SHORT EXERCISE A
In the climbing story below, list every route grade that is mentioned.

A year later, after months of regression, after pumping off lower and lower on the climb, after suddenly being inconsistent on that previously mastered first crux, I finally sent. What the hell happened?

J.M. Blakley is a famous lifting coach. He holds a PhD in Exercise Physiology and Metaphysical Sciences, and he’s broken numerous world records for bench press and powerlifting. My partner loves to quote him, his favorite being:

“Make the gains happen. Drill holes in the plates if you have to, but make the gains happen.” 

“That’s dumb,” I said the first time he said it.

“Is it?” he asked, like he knew something I didn’t. 

Progress is almost never linear. Ever seen those clips of buffalo running off cliffs’ edges? Humans are like the buffalo: predestined for long plateaus and eventually grave failures.

But once, in Corsica in 2016, I did achieve something I’d entirely given up on. It was a six-pitch route that I’d swore to my sponsors and my partner would be easy for me. At the time, I’d sent two 5.14s very fast, and since the crux pitch of Delicatessen was only 5.13d, and since we’d be spending four weeks on the Mediterranean island, there’s no way I wouldn’t send, right? 

But I had only ever climbed on steep limestone. And, as a comp climber, my trips outside numbered in the tens. So when I encountered a slabby granite monolith, I found myself way outside my wheelhouse. For three weeks I tried really hard. Like really really hard. I cursed. I cried. I bled. I told myself I could do it. I told myself I was doomed. I cried some more and I bled some more. Then I finally sent… the 5.11 pitch. And our trip came to its final week. 

“We need to think about going for the push,” my partner Ben said. He had already sent each pitch cleanly, and while he was saddened by my lack of progress, we were running out of time. It was clear I needed to become his support.

“I’ll haul the pig,” I said, pretending to be fine with it.

On push day, something happened. Perhaps the divine forces took pity on me, or maybe I unknowingly made a deal with the devil when I whispered my hopes and dreams to a nearby squirrel. After my partner sent the 13d pitch, I focused solely on climbing quickly, so that he wouldn’t be freezing out in the winds and looming rain. Somehow, I climbed through the runnel, a shouldery sequence that I usually slipped on. Somehow I made it through the weird sloper po-go move. Somehow I made it through the high heel hook. Somehow, following on toprope, I made it to the chains. 

“How the hell did you pull that off?” he asked, nicely, but in disbelief. 

I shrugged, ecstatic. But I knew: I sent because I stopped focusing on even caring about sending. Had I been holding myself back the whole time?

SHORT EXERCISE B
In the entries, rewrite the part that opens with the line containing "scientific name: Allium pentadactyli" and runs through the end of the entries, putting "division" in place of "phylum" and leaving everything else unchanged.

Records from a collection
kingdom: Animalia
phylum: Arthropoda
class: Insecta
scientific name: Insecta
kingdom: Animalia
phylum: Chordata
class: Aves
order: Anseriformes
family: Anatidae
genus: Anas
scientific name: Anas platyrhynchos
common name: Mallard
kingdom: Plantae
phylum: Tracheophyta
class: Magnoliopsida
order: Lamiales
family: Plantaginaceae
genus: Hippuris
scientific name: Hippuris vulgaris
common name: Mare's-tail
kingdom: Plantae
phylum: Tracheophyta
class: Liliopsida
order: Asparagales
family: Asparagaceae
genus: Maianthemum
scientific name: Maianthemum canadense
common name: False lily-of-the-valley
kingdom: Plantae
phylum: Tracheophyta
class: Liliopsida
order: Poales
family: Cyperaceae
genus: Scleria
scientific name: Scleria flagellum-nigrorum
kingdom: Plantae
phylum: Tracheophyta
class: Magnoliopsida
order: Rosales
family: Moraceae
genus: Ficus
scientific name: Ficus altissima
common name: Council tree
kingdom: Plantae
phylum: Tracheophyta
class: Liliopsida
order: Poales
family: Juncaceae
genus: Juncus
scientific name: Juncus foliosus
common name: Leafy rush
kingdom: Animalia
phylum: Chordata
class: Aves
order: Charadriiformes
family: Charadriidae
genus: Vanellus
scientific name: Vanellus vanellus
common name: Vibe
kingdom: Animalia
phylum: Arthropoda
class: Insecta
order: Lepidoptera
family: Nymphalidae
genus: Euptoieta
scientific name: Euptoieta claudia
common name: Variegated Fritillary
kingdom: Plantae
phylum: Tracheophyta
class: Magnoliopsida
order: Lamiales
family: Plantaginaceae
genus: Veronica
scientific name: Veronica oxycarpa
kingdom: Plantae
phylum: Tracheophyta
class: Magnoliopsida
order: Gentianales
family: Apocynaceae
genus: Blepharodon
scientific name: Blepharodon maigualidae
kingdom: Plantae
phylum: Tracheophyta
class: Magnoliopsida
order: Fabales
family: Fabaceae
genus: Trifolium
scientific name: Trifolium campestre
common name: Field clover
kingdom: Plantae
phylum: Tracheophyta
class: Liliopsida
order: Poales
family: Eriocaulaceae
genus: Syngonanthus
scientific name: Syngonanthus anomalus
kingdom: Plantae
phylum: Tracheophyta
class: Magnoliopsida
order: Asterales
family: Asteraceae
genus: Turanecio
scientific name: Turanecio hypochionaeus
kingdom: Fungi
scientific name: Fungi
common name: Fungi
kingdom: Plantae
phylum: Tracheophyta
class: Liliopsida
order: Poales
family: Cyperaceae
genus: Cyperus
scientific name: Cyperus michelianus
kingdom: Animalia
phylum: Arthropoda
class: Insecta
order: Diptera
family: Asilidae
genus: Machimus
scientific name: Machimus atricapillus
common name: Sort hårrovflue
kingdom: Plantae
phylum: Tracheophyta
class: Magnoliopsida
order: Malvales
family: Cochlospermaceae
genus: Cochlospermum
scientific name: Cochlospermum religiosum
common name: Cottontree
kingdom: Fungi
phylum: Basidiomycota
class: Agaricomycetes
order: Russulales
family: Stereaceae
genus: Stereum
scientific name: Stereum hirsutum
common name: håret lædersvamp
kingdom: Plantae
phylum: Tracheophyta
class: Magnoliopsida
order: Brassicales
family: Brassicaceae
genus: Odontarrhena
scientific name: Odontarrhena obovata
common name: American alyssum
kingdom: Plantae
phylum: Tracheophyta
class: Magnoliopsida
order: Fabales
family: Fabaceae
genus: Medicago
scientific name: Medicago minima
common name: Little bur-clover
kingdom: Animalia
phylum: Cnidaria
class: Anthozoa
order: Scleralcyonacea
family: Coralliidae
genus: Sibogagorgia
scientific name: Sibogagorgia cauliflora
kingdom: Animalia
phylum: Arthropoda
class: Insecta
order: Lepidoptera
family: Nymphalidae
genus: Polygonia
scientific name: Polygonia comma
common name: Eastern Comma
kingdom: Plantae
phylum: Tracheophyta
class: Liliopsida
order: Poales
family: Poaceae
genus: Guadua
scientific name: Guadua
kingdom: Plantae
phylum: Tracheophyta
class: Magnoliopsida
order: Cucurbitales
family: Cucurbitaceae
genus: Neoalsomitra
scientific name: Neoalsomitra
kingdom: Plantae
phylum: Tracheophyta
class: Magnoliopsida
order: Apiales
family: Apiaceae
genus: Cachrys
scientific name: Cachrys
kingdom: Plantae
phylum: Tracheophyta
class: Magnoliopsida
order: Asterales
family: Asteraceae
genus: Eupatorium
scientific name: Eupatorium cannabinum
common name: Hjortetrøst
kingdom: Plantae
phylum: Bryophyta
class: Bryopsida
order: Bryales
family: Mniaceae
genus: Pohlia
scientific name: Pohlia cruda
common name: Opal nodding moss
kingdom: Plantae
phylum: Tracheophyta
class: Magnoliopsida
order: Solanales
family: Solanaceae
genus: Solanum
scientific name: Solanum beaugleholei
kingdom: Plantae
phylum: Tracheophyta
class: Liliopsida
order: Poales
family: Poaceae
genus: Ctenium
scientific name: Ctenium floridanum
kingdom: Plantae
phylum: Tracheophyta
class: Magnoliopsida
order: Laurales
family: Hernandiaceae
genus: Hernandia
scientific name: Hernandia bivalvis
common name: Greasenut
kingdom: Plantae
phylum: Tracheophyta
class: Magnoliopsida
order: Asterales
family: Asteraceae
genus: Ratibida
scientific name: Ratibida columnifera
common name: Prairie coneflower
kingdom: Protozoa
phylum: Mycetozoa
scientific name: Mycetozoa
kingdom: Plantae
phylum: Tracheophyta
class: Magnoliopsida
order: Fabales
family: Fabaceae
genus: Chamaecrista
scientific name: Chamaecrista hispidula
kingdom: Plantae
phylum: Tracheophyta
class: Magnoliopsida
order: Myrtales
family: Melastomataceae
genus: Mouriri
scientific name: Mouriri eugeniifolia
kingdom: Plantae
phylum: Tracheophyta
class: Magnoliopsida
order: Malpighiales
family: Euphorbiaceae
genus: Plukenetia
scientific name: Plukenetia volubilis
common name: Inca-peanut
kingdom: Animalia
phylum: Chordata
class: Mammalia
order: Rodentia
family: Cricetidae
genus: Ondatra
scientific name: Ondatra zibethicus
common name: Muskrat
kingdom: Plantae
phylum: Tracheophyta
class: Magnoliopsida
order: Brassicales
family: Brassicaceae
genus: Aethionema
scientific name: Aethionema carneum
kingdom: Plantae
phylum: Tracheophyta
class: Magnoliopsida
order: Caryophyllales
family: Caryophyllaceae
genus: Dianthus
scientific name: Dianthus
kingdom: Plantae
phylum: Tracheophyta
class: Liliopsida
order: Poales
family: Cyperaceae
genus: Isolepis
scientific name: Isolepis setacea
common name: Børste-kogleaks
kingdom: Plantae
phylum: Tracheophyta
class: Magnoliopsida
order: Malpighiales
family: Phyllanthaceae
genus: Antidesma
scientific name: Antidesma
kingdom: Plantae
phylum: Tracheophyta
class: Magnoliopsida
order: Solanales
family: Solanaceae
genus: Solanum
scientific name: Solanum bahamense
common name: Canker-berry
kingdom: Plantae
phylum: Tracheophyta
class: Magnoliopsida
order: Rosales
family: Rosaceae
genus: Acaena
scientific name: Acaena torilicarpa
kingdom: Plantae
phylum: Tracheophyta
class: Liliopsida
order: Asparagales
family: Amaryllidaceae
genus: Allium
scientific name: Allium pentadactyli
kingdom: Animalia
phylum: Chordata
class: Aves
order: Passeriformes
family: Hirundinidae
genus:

TASK SOLUTION A
5.14, 5.13d, 5.11

TASK SOLUTION B
scientific name: Allium pentadactyli
kingdom: Animalia
division: Chordata
class: Aves
order: Passeriformes
family: Hirundinidae
genus:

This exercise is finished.